ISLAMABAD: Pakistani counterterrorism officials are concerned about the spillover of Daesh into their country from eastern Afghanistan and will discuss it at a three-day conference from Tuesday.
The National Counter Terrorism Authority (NACTA) is organizing the International Counter Terrorism Forum, which aims to highlight Pakistan’s efforts and achievements in countering terrorism and extremism before the international community. But it will also focus on the possibility of the spillover of Daesh into the country.
Officials and analysts in Pakistan do not rule out the threat of Daesh but insist there is no organized presence of the group in the country.
Dr. Mohammed Shoaib Suddle, former head of the Intelligence Bureau, Pakistan’s premier civilian intelligence agency, argues that elements from the Tehrik-e-Taliban Pakistan (TTP) are now part of Daesh in the region.
“The most radicalized elements within the TTP prefer Daesh. Some others switched loyalties to Daesh as the outfit is richer than other groups,” Suddle told Arab News on Saturday. “They have no organized presence in Pakistan, but they are are scattered,” he said.
Defense expert Said Nazeer Mohmand thinks Daesh has facilitators, abettors and financiers in Pakistan but the group’s “suicide bombers and fighters” come from Afghanistan and carry out attacks in the country.
“Pakistan still faces the threat of Daesh but Afghanistan is the prime location of the group where its fighters get arms and training,” Mohmand, a retired brigadier of the Pakistan Army, told Arab News.
He also pointed to the “suspicions” in Afghanistan about the emergence of Daesh in the country and referred to the statements of former President Hamid Karzai, who a number of times has accused the “US of enabling Daesh presence in Afghanistan.” The US has denied the charges.
“There is a narrative in Afghanistan that Daesh is used against the Taliban, and also to create panic in Central Asian states and also Russia,” Mohmand said. He said the strategic direction of Daesh toward Pakistan is less than to the Central Asian states, and that is why the group’s fighters had been involved in attacks in northern Afghanistan in recent months. He observed Daesh could have up to 3,000 sympathizers in Pakistan in view of their attacks in the country.
Daesh has carried out dozens of attacks in Khyber Pakhtunkhwa and Baluchistan provinces. However, sometimes it has claimed responsibilities in Sindh province as well, for instance when it said it was behind the Sehwan Shrine bombing in February 2017, which had killed nearly 90 people and injured about 300 others.

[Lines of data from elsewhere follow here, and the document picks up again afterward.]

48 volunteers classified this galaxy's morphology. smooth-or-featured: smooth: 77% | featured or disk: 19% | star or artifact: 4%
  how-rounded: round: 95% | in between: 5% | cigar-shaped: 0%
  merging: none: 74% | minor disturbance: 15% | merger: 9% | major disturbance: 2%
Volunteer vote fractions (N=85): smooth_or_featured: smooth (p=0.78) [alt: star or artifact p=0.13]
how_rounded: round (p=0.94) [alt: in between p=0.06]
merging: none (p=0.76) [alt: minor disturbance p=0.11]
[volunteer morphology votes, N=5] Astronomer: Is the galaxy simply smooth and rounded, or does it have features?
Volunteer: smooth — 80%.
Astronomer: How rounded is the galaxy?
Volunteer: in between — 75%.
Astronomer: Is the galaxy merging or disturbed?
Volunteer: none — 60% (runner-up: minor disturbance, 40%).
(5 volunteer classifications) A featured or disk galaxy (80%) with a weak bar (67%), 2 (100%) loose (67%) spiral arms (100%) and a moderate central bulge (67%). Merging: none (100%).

NACTA Coordinator Ihsan Ghani said Tuesday’s conference is aimed at bringing together leading international and Pakistani experts, scholars, practitioners, think-tanks and opinion-makers in counter-extremism and counter-terrorism.

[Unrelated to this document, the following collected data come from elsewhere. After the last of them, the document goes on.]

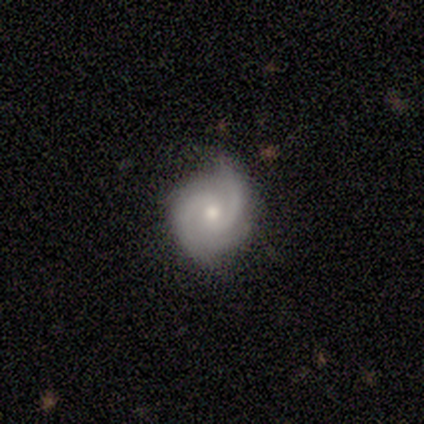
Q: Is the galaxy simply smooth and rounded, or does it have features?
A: featured or disk — 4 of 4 (100%).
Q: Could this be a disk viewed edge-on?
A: no — 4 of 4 (100%).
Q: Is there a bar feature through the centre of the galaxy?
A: weak — 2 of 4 (50%).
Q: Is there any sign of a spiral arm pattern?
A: yes — 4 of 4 (100%).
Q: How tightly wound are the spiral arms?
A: tight — 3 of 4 (75%).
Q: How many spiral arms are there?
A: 2 — 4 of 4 (100%).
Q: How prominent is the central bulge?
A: moderate — 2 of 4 (50%, tied with small).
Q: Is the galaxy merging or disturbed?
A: none — 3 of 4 (75%).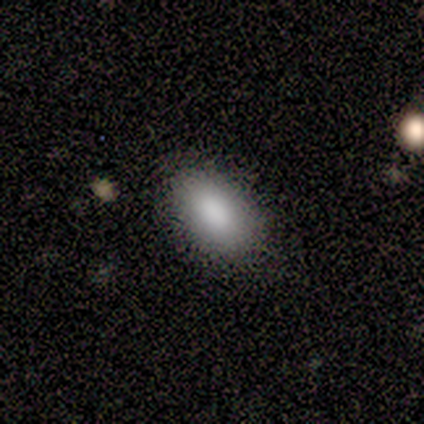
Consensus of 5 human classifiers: Overall: smooth (100%). How rounded: in between (100%). Merging: none (80%).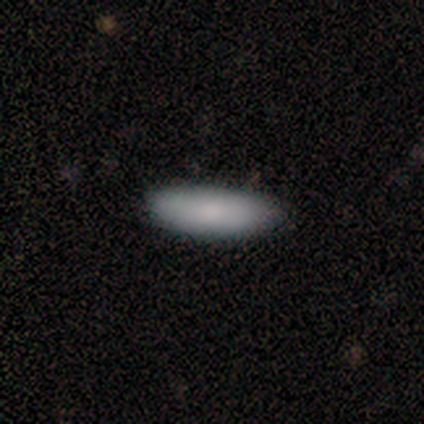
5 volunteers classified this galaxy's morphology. Volunteers were most divided on "how rounded": in between: 75%, cigar-shaped: 25%, round: 0%. More confident: merging — none (100%); smooth or featured — smooth (80%).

It will deliberate on the current situation and future challenges and responses, he said, adding that the forum will also engage diplomats, government officials, parliamentarians, politicians, UN agencies, international organizations, the media, civil society and the world community at large.
American and Afghan officials, as well as the Afghan Taliban, believe that mostly Pakistani nationals are part of Daesh in Afghanistan. The Daesh leadership had chosen Hafiz Saeed Khan, the former TTP chief for Pakistan’s Orakzai tribal region, as the first leader for the so-called Khorasan region.

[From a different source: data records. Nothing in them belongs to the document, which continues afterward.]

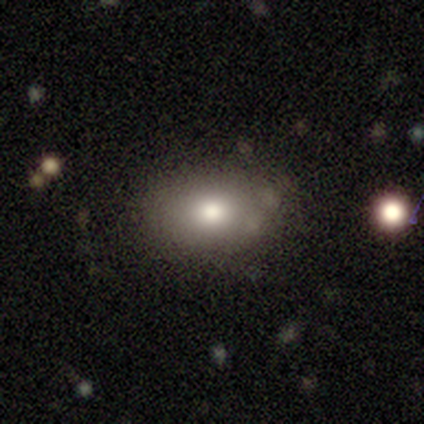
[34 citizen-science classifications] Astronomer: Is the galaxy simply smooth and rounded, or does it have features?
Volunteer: smooth — 79%.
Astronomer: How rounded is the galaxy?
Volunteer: in between — 81%.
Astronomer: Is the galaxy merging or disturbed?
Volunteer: none — 90%.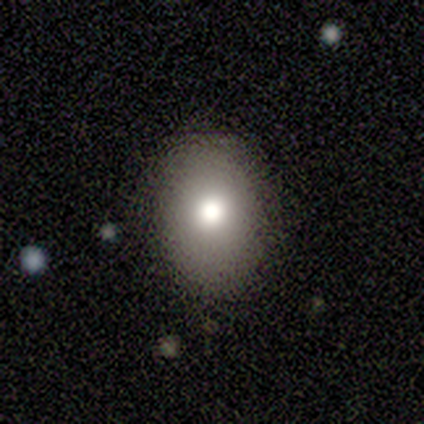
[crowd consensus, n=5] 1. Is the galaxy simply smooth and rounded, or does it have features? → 80% smooth, 20% featured or disk, 0% star or artifact.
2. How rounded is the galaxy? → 50% round (tied), 50% in between (tied), 0% cigar-shaped.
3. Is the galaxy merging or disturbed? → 80% none, 20% minor disturbance, 0% major disturbance, 0% merger.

“These IS-K (Islamic State-Khorasan) fighters are primarily Pakistani Pashtun,” said Gen. John Nicholson, commander of the US Forces in Afghanistan. “They have another segment of Islamic Movement Uzbekistan. And then there’s probably 10 percent that’s from a variety of sources around the world,” he said on March 22 in a statement, which also confirmed that the Afghan Special Security Forces and US Special Operators disrupted IS-K’s capacity to use foreign fighters to terrorize the Afghan people in northern Afghanistan.
Nangarhar’s Haska Mena district is thought to be where Daesh emerged, the place where the Afghan Taliban’s Abdul Khaliq, also known as Omar among the circles of the militants, laid the foundation of the group, according to Afghan analyst Najam Burhani, who belongs to the same area. Khaliq, who later enjoyed the support of Pakistani militants from the Khyber agency, had been involved in clashes with the Taliban fighters, Burhani told Arab News.